— Text shown —
A quick (and this time I mean it), a word of thanks to Pam Rubenstein and the great group of folks in the Tampa Bay group, without whose weekly encouragement over a very long year of readings over phone and webcam, this fifteen-year-work-in-progress would definitely NOT have progressed to its completion.

Below are Parts One and Two of "Time and Its Passing," preceded by some wonderfully apt quotations from Meher Baba, each of which is duly referenced; the references appear at the end of the poem. I'll be posting succeeding stanzas in a few days.

Thanks, whoever you are and whatever you may be doing at this particular moment in time, for taking the time to read this work. It goes (corny as the saying is, but true nonetheless), from my heart to yours.

Introductory

From the words of Avatar Meher Baba:

"The drama of the continued life of the individual soul has many acts.
From the standpoint of the worldly existence of the soul, a curtain may be said
to be drawn over its life after the closing of each act.
But no act yields its real significance if it is regarded as complete in itself.
It has to be viewed from its wider context as being a link between the acts
already performed and the acts still to come.
Its meaning is entwined with the theme of the whole drama of which
it is a part.
The end of the act is not the end of the progressive theme.
The actors disappear from the stage of earth only to reappear again in new
capacities and new contexts.
The actors are so engrossed in their respective roles that they treat them
as the be-all and end-all of all existence.
For the major part of their continued lives (running into innumerable
incarnations), they are unconscious of the closely guarded truth --
that the Author of the drama, in His imaginative production,
Himself became all the actors and played the game of hide and seek
in order to come into full and conscious possession of His own creative
infinity.
Infinity has to go through the illusion of finitehood to know itself
as infinity; and the Author has to play the parts of all the actors to know
Himself as the Author of this greatest detective story, worked out through
the cycles of creation."1

"We thus have God, as infinite Love, first limiting Himself in the forms
of creation and then recovering His infinity through the different stages
of creation.
All the stages of God's experience of being a finite lover ultimately culminate
in His experiencing Himself as the sole Beloved.
The sojourn of the soul is a thrilling divine romance in which the lover
who in the beginning is conscious of nothing but emptiness, frustration,
superficiality, and the gnawing chains of bondage gradually attains
an increasingly fuller and freer expression of love,
and ultimately disappears and merges in the divine Beloved
to realize the unity of the lover and the Beloved in the supreme and eternal
fact of God as infinite Love."2

"By divine law you are shielded from remembrance of past lives, for it would
not help you in living your present life but would make it infinitely more
complicated and confusing."3

"You are first a child.
Then you grow old and drop the body, but you never die and never were born.

— Entries provided —
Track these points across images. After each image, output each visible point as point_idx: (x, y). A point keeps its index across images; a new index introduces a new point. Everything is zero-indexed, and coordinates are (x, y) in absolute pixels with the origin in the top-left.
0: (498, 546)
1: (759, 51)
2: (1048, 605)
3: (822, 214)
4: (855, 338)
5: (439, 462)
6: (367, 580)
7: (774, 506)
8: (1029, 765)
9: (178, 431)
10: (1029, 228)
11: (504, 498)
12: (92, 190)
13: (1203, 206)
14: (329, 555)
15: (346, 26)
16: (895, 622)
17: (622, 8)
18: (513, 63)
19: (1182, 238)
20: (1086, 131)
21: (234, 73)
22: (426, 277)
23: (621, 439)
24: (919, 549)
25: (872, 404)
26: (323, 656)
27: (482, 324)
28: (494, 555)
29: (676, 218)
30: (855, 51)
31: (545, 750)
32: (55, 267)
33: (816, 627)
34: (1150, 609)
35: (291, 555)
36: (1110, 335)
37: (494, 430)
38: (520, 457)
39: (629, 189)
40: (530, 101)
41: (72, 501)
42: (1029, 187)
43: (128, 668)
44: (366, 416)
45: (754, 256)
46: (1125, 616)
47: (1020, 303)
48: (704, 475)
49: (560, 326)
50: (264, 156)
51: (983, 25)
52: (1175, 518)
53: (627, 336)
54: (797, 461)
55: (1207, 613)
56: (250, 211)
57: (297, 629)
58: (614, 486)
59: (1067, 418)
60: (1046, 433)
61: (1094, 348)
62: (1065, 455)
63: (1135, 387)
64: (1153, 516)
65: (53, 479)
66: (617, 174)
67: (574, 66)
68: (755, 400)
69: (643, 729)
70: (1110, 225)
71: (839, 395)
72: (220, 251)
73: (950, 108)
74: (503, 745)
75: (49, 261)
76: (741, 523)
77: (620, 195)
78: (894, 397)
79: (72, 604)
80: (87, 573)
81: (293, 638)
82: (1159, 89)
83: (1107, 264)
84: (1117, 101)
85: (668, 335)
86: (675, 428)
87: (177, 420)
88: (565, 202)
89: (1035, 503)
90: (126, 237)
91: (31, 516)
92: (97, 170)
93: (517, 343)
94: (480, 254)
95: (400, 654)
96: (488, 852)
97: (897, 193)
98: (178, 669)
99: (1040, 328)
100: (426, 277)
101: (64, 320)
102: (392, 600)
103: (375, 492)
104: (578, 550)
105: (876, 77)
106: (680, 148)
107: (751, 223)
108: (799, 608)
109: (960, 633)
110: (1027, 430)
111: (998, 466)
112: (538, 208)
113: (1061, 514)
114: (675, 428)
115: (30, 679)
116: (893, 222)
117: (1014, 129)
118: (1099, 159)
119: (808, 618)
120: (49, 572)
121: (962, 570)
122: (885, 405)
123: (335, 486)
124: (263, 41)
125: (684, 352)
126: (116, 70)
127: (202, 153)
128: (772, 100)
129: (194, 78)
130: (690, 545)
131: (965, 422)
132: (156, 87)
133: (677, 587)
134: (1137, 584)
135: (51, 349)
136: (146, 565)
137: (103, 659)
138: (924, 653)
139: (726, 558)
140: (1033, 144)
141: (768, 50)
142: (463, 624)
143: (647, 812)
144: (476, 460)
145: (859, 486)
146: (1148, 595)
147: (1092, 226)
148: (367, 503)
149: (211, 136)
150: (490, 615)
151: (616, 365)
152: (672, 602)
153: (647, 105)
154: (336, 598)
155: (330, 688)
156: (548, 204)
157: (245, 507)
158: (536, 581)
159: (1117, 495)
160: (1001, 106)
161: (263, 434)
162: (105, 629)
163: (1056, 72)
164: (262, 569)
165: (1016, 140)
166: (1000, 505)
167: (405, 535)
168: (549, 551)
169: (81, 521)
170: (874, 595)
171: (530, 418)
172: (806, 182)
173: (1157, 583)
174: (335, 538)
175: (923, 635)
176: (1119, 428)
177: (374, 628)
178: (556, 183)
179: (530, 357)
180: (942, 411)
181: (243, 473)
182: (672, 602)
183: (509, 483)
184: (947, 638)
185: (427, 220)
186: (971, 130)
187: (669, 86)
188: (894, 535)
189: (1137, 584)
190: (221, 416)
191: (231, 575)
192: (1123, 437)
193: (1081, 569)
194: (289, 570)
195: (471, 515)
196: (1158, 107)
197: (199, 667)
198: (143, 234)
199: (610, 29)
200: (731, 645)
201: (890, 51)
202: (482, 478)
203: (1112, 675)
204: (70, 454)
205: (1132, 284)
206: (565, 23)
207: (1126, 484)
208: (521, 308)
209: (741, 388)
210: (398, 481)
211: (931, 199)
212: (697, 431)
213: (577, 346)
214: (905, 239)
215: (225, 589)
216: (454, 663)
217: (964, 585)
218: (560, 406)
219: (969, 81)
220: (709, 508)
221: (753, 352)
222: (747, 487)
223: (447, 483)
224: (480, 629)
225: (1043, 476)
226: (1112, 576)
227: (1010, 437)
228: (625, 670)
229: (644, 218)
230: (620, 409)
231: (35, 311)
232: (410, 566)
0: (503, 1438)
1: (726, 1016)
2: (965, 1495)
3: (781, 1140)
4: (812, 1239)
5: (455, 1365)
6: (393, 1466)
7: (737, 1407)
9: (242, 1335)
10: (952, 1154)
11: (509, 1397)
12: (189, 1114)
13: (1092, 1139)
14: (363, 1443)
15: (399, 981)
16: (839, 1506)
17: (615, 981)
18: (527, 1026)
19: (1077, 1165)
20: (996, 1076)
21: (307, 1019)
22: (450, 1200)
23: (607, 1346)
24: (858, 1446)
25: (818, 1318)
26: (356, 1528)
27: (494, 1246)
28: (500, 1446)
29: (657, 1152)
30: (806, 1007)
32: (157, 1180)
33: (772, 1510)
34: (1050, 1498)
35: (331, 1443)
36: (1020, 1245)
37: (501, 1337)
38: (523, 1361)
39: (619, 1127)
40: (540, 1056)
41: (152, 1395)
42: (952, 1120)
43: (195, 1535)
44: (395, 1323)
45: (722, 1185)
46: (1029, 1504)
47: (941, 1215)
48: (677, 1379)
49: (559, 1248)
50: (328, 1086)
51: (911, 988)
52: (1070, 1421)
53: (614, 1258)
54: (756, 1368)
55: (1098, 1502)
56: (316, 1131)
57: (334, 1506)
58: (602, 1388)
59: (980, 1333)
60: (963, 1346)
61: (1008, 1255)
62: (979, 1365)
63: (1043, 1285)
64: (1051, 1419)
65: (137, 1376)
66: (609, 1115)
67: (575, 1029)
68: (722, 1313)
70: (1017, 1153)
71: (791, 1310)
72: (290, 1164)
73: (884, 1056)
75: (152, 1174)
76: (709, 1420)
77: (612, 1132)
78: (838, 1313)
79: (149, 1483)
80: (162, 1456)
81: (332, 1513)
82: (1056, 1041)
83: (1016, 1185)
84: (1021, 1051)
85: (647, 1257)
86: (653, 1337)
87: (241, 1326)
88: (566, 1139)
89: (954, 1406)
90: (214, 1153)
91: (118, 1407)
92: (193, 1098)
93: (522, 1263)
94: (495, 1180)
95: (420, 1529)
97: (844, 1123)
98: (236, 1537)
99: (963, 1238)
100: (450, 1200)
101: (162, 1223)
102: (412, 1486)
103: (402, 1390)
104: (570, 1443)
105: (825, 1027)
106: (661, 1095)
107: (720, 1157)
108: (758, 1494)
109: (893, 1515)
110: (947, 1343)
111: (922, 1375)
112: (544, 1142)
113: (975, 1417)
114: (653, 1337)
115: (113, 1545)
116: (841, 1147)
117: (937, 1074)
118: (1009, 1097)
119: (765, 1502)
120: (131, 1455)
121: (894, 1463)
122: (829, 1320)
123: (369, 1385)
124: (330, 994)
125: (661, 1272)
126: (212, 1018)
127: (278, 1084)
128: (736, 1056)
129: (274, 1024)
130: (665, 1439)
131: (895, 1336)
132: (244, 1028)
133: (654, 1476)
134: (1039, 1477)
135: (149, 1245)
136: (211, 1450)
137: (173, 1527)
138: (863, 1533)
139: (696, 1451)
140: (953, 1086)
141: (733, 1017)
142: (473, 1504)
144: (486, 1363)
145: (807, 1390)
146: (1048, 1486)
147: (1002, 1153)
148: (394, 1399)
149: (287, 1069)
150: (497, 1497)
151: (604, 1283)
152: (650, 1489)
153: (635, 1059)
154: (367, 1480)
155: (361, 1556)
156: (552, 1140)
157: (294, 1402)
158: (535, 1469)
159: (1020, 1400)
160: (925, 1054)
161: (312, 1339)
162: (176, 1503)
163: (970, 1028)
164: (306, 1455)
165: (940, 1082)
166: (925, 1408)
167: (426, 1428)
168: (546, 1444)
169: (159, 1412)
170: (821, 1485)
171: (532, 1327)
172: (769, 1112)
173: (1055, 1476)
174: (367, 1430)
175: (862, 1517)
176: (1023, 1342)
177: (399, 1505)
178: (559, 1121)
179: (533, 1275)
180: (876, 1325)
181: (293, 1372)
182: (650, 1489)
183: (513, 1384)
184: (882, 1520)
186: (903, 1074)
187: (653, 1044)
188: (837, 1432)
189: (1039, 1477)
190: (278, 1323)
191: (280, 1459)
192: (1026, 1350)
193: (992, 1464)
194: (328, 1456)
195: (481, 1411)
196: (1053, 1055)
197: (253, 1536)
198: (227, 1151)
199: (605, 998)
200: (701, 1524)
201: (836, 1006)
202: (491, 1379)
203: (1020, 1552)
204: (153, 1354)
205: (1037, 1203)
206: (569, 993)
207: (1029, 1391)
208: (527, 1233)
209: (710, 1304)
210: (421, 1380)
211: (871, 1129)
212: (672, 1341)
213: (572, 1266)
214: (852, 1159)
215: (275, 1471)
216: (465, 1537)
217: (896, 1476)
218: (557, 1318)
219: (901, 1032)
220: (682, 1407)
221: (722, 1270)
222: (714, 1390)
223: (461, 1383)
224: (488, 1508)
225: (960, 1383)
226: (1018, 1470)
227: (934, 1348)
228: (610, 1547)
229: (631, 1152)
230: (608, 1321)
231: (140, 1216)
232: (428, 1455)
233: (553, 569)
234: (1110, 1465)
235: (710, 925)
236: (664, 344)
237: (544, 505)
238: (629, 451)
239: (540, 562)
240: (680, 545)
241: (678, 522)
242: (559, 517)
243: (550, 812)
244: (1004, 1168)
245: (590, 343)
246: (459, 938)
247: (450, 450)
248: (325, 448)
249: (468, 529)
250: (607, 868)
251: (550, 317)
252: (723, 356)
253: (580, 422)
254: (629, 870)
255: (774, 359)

— List of tasks —
1. From the post introducing the poem Time and Its Passing, translate this sentence into Spanish: "The end of the act is not the end of the progressive theme."
2. Write what comes next in the post introducing the poem Time and Its Passing, picking up after its last sentence.

— Answers to the tasks —
1. El final del acto no es el final del tema progresivo.

2.
In the East, Vedantists believe in reincarnation, and in a number of births
and deaths until one attains Godhood.
The Muslims believe in one birth only and one death only.
The Christians and the Zoroastrians hold the same belief.
All are right.
But Jesus, Buddha, Muhammad, Zoroaster, all meant what I mean by real birth
and real death.
I say you are born once and die once.
All the so-called births and deaths are only sleeps and wakings.
The difference between sleep and death is that after you sleep you awake
and find yourself in the same body; but after death you awake in a different body.
You never die.
Only the blessed ones die and become one with God."4

"The wheel of births and deaths ceaselessly turns.
You are born as a male, as a female; rich, poor; brilliant, dull; healthy, weak;
black, white; of different nationalities and of different creeds,
in accordance with your inherent and imperative need to have all that
richness of experience which helps transcend all forms of duality.
Side by side with the experience, the paying and receiving of karmic debts
go on ad infinitum.
How can you clear the account?
The Avatar, or Sadguru, having universal Mind, literally embodies
universal life.
It is through Him that you become free from this business of karma.
The life of everything and everyone is an open book to me.
It is like a film show that I enjoy at my own cost.
I am the sole Producer of this ever-changing and never-ending film
called the universe, wherein I become you in your awake dream state
in order to awaken you to the Real Awake State.
When you experience this state you will realize the nothingness
of what was your awake dream state which you experience now.
This needs my Grace.
When my Grace descends it makes you Me."5

"When the goal of life is attained one achieves:
the reparation of all wrongs.
the healing of all wounds,
the righting of all failures,
the sweetening of all sufferings,
the relaxation of all strivings,
the harmonizing of all strife,
the unraveling of all enigmas,
and the real and full meaning of all life --
past, present and future."6

"I am the Divine Beloved who loves you more than you can ever
love yourself."7

Parts One and Two
Long Time, Brief Time


I
Long time, dark time, thick with sunlight and stars and a thousand dreamings
flows on, its tide of remembrances and ebb of forgetfulness washing away
the footprints of each just-passed lifetime, leaving no footprints behind.
Long time, dark and wide and deep sings its quiet music in the hidden recesses
of the heart, sings its one long note of infinite forever singing
whose beginning was before all things were and whose end will be
after all things have passed away.
Long time and its brief music singing softly but clearly of grief and lost love,
of hopes unhoped by trials and disillusion, of tendernesses hardened,
of kindnesses rejected,
of the long dull ache of an empty life lived for no one, uncluttered
and unrevealed,
of songs unsung and words unspoken,
of bigness in little things and littleness in big things.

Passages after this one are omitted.